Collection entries
· · ·
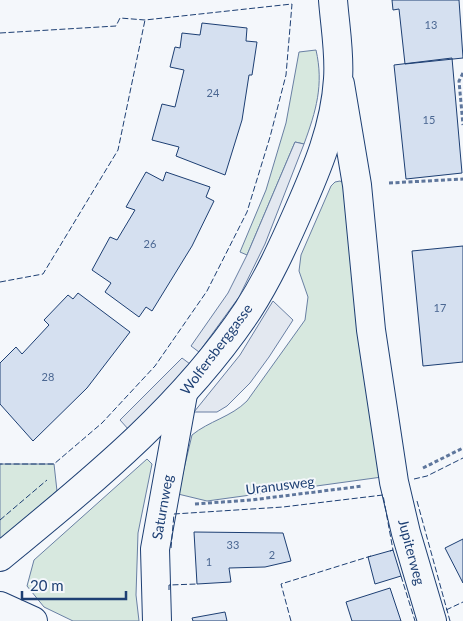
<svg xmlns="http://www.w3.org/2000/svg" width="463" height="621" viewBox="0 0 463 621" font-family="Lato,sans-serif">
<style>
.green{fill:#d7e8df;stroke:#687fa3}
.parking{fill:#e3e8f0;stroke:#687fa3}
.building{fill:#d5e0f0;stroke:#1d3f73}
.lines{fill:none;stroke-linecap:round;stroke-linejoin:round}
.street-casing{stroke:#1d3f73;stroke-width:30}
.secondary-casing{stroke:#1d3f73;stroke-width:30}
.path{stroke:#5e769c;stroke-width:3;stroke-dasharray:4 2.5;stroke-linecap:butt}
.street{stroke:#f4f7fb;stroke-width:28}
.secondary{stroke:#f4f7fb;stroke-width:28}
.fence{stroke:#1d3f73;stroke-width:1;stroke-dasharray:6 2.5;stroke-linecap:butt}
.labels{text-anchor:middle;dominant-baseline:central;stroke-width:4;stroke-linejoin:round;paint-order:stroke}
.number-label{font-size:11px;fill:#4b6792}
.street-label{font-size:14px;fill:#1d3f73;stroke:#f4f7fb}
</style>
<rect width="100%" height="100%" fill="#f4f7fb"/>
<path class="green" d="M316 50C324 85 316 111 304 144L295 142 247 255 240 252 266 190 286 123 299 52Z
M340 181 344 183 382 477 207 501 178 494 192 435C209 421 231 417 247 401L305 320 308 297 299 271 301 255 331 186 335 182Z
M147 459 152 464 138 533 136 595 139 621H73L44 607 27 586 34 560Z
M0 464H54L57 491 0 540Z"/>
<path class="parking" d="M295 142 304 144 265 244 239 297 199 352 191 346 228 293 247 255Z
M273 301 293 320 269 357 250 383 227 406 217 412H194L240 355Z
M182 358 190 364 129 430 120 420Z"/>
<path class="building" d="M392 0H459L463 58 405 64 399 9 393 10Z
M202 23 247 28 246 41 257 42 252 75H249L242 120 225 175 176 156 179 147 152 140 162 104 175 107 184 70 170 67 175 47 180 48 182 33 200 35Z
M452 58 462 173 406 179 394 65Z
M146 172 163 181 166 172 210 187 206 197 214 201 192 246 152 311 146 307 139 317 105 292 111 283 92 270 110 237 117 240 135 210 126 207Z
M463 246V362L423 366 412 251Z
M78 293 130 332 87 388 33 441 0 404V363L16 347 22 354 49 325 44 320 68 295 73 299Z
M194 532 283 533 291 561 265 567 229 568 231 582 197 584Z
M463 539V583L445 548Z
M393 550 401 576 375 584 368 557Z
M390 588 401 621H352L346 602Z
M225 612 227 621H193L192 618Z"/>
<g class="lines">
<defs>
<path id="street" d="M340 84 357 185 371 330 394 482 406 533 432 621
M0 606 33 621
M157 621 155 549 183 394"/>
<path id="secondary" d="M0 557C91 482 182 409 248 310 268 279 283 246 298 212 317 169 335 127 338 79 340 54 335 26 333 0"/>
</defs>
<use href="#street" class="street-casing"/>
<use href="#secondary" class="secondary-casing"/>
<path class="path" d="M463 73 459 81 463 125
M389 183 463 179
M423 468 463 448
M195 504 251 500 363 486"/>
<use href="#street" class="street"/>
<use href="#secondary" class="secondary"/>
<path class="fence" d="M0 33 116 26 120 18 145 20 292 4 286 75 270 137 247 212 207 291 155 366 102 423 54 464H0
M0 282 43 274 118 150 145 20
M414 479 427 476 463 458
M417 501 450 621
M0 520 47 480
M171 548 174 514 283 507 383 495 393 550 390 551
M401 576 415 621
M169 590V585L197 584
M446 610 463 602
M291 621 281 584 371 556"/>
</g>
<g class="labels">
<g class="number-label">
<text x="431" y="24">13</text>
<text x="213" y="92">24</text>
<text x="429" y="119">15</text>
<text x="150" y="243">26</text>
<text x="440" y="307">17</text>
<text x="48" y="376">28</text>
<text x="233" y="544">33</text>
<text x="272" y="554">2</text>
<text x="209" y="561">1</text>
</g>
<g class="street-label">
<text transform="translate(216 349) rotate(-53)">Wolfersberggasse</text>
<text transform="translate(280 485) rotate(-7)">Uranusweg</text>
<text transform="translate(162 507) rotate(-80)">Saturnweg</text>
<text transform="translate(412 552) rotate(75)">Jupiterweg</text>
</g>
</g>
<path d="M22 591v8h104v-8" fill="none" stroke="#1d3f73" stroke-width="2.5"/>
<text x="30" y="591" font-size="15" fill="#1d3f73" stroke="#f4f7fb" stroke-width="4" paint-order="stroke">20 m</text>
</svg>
· · ·
Instructions to follow :: From first line to last, return the records verbatim without their pictures.

Exercise solution ::
<svg xmlns="http://www.w3.org/2000/svg" width="463" height="621" viewBox="0 0 463 621" font-family="Lato,sans-serif">
<style>
.green{fill:#d7e8df;stroke:#687fa3}
.parking{fill:#e3e8f0;stroke:#687fa3}
.building{fill:#d5e0f0;stroke:#1d3f73}
.lines{fill:none;stroke-linecap:round;stroke-linejoin:round}
.street-casing{stroke:#1d3f73;stroke-width:30}
.secondary-casing{stroke:#1d3f73;stroke-width:30}
.path{stroke:#5e769c;stroke-width:3;stroke-dasharray:4 2.5;stroke-linecap:butt}
.street{stroke:#f4f7fb;stroke-width:28}
.secondary{stroke:#f4f7fb;stroke-width:28}
.fence{stroke:#1d3f73;stroke-width:1;stroke-dasharray:6 2.5;stroke-linecap:butt}
.labels{text-anchor:middle;dominant-baseline:central;stroke-width:4;stroke-linejoin:round;paint-order:stroke}
.number-label{font-size:11px;fill:#4b6792}
.street-label{font-size:14px;fill:#1d3f73;stroke:#f4f7fb}
</style>
<rect width="100%" height="100%" fill="#f4f7fb"/>
<path class="green" d="M316 50C324 85 316 111 304 144L295 142 247 255 240 252 266 190 286 123 299 52Z
M340 181 344 183 382 477 207 501 178 494 192 435C209 421 231 417 247 401L305 320 308 297 299 271 301 255 331 186 335 182Z
M147 459 152 464 138 533 136 595 139 621H73L44 607 27 586 34 560Z
M0 464H54L57 491 0 540Z"/>
<path class="parking" d="M295 142 304 144 265 244 239 297 199 352 191 346 228 293 247 255Z
M273 301 293 320 269 357 250 383 227 406 217 412H194L240 355Z
M182 358 190 364 129 430 120 420Z"/>
<path class="building" d="M392 0H459L463 58 405 64 399 9 393 10Z
M202 23 247 28 246 41 257 42 252 75H249L242 120 225 175 176 156 179 147 152 140 162 104 175 107 184 70 170 67 175 47 180 48 182 33 200 35Z
M452 58 462 173 406 179 394 65Z
M146 172 163 181 166 172 210 187 206 197 214 201 192 246 152 311 146 307 139 317 105 292 111 283 92 270 110 237 117 240 135 210 126 207Z
M463 246V362L423 366 412 251Z
M78 293 130 332 87 388 33 441 0 404V363L16 347 22 354 49 325 44 320 68 295 73 299Z
M194 532 283 533 291 561 265 567 229 568 231 582 197 584Z
M463 539V583L445 548Z
M393 550 401 576 375 584 368 557Z
M390 588 401 621H352L346 602Z
M225 612 227 621H193L192 618Z"/>
<g class="lines">
<defs>
<path id="street" d="M340 84 357 185 371 330 394 482 406 533 432 621
M0 606 33 621
M157 621 155 549 183 394"/>
<path id="secondary" d="M0 557C91 482 182 409 248 310 268 279 283 246 298 212 317 169 335 127 338 79 340 54 335 26 333 0"/>
</defs>
<use href="#street" class="street-casing"/>
<use href="#secondary" class="secondary-casing"/>
<path class="path" d="M463 73 459 81 463 125
M389 183 463 179
M423 468 463 448
M195 504 251 500 363 486"/>
<use href="#street" class="street"/>
<use href="#secondary" class="secondary"/>
<path class="fence" d="M0 33 116 26 120 18 145 20 292 4 286 75 270 137 247 212 207 291 155 366 102 423 54 464H0
M0 282 43 274 118 150 145 20
M414 479 427 476 463 458
M417 501 450 621
M0 520 47 480
M171 548 174 514 283 507 383 495 393 550 390 551
M401 576 415 621
M169 590V585L197 584
M446 610 463 602
M291 621 281 584 371 556"/>
</g>
<g class="labels">
<g class="number-label">
<text x="431" y="24">13</text>
<text x="213" y="92">24</text>
<text x="429" y="119">15</text>
<text x="150" y="243">26</text>
<text x="440" y="307">17</text>
<text x="48" y="376">28</text>
<text x="233" y="544">33</text>
<text x="272" y="554">2</text>
<text x="209" y="561">1</text>
</g>
<g class="street-label">
<text transform="translate(216 349) rotate(-53)">Wolfersberggasse</text>
<text transform="translate(280 485) rotate(-7)">Uranusweg</text>
<text transform="translate(162 507) rotate(-80)">Saturnweg</text>
<text transform="translate(412 552) rotate(75)">Jupiterweg</text>
</g>
</g>
<path d="M22 591v8h104v-8" fill="none" stroke="#1d3f73" stroke-width="2.5"/>
<text x="30" y="591" font-size="15" fill="#1d3f73" stroke="#f4f7fb" stroke-width="4" paint-order="stroke">20 m</text>
</svg>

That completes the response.